Exercise instructions:
These records contain pictures, which must be left out; copy exactly the lines from the one with "thumb tip: (544, 672)" up to and including the one with "middle dip: (142, 177)".

People photos with keypoints:
◇ ◇ ◇ ◇ ◇
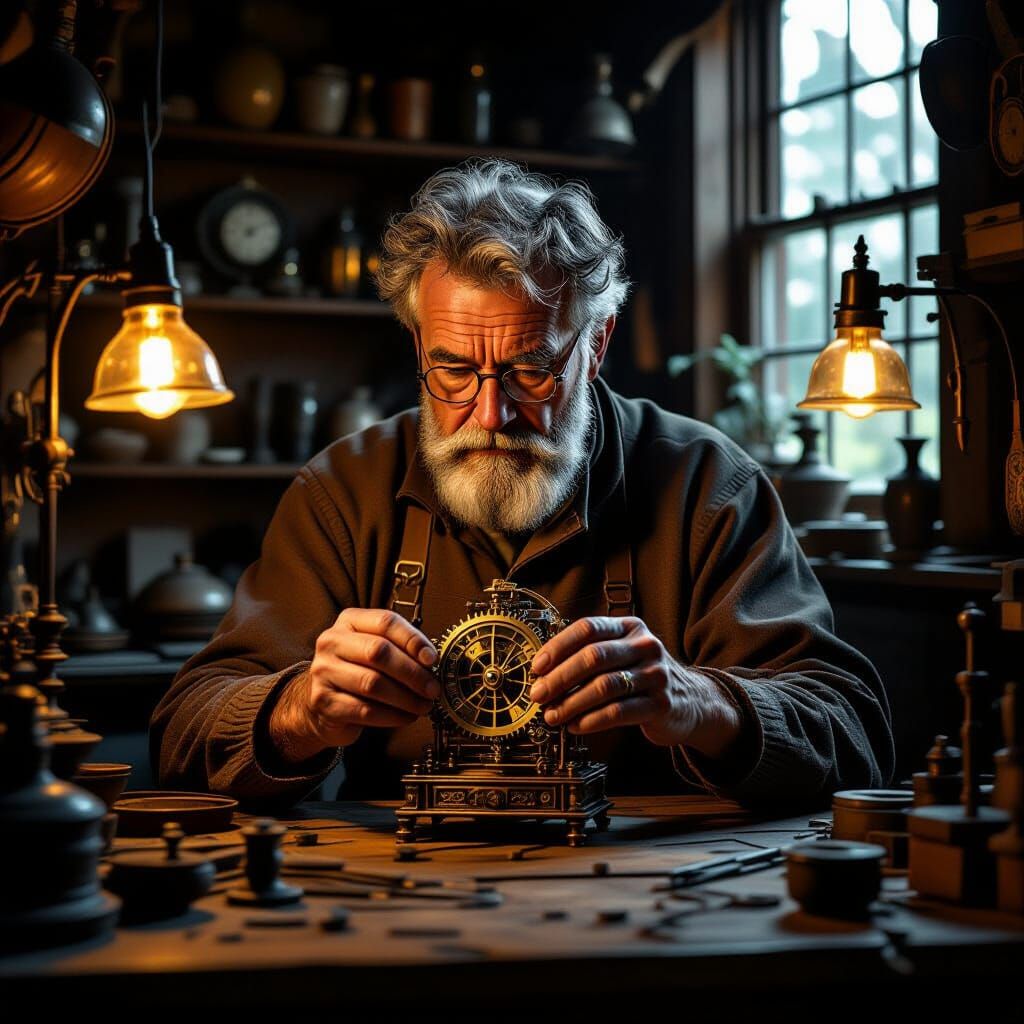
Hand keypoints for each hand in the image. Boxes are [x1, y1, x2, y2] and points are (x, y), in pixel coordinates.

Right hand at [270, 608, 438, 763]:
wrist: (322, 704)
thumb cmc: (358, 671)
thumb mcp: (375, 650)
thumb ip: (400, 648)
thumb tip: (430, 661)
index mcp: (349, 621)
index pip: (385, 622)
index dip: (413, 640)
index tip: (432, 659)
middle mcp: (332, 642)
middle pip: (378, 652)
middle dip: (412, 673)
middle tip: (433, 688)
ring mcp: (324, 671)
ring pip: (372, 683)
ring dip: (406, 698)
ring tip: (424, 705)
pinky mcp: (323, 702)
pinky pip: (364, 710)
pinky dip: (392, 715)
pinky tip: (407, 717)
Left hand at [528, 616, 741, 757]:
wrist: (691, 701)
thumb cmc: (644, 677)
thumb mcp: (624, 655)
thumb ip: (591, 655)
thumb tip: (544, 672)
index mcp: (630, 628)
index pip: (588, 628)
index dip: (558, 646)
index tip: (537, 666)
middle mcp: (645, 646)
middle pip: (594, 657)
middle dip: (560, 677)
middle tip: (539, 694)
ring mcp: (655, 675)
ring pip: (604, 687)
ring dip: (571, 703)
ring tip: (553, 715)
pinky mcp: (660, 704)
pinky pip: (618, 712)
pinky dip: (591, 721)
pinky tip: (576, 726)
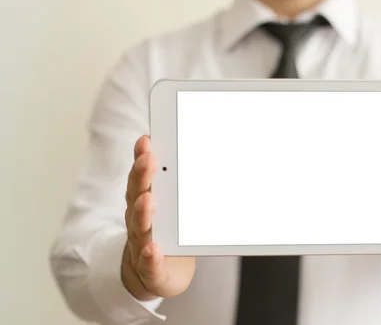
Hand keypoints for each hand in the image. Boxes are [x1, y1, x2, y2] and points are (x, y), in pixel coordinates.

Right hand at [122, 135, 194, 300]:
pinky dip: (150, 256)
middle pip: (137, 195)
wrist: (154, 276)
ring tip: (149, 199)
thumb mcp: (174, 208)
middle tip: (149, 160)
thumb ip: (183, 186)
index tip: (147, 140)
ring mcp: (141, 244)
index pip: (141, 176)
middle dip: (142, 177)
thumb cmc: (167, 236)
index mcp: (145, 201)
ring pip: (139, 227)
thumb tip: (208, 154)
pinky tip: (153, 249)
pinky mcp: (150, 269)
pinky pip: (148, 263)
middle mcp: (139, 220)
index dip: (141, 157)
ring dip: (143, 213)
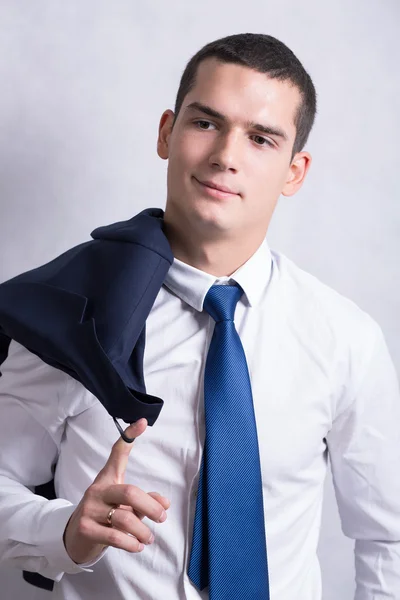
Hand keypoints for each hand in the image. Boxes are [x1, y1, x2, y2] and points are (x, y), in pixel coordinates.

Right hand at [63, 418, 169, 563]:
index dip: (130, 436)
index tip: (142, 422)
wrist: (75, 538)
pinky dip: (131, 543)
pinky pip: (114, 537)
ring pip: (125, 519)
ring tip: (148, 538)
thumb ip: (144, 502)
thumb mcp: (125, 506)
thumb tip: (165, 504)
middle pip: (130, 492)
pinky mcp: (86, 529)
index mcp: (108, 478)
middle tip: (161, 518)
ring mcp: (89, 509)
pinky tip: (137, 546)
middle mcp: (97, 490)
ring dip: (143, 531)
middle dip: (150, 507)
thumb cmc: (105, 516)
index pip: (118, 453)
◇ ◇ ◇ ◇ ◇
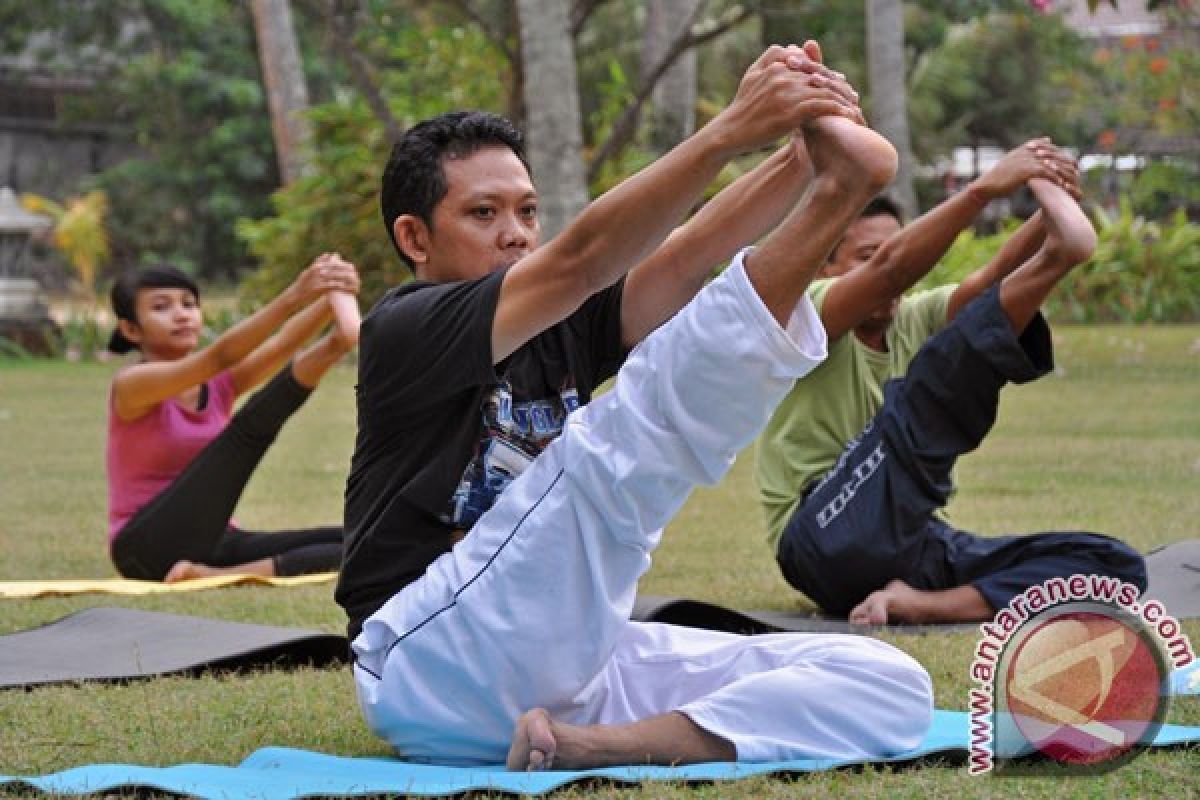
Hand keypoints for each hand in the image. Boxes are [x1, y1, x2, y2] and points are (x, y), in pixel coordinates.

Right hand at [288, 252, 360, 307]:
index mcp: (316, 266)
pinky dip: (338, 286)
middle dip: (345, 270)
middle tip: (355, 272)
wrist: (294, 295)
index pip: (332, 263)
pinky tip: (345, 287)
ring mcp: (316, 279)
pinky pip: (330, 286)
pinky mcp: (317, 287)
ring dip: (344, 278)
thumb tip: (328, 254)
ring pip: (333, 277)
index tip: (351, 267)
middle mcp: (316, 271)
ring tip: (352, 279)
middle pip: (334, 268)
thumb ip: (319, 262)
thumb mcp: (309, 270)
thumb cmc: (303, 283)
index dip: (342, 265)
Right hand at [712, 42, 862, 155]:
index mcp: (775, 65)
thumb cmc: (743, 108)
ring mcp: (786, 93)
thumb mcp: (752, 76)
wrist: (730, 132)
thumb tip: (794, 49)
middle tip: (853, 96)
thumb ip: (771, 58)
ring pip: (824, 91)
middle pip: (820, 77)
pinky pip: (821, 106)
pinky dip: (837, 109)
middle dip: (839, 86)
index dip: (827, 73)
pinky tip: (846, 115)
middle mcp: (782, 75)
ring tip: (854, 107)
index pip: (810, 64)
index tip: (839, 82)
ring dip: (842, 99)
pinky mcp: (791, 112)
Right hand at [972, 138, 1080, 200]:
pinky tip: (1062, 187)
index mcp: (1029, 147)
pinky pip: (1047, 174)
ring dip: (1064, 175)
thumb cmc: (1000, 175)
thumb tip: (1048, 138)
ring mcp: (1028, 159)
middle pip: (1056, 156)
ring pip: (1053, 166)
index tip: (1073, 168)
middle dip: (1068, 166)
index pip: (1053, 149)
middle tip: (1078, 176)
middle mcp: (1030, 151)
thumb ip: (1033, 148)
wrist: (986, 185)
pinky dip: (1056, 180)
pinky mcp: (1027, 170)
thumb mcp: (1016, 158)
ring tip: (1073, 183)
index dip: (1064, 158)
◇ ◇ ◇ ◇ ◇
Solution for this problem:
thumb tip: (544, 672)
index mcp: (630, 628)
index pip: (588, 628)
index dip: (558, 646)
index tip: (537, 666)
middle mcp: (645, 646)
middle pip: (594, 657)
middle dip: (560, 677)
middle tip: (539, 694)
ring mcp: (655, 675)
ring pip: (604, 687)
ring dip: (571, 703)
ring tip: (553, 715)
pinky mcp: (660, 704)
pinky pip: (618, 712)
pinky dip: (591, 721)
pinky tip: (576, 726)
Hand keypoints for each hand in the image. Boxes are [x1, y1, x2, y2] and points are (x, y), in pixel coordinates.

Right hand at [122, 135, 194, 300]:
pinky dip: (150, 256)
middle pip: (137, 195)
wrist: (154, 276)
ring tip: (149, 199)
thumb mcp: (174, 208)
middle tip: (149, 160)
thumb ip: (183, 186)
index tip: (147, 140)
ring mcp: (141, 244)
index pip: (141, 176)
middle dip: (142, 177)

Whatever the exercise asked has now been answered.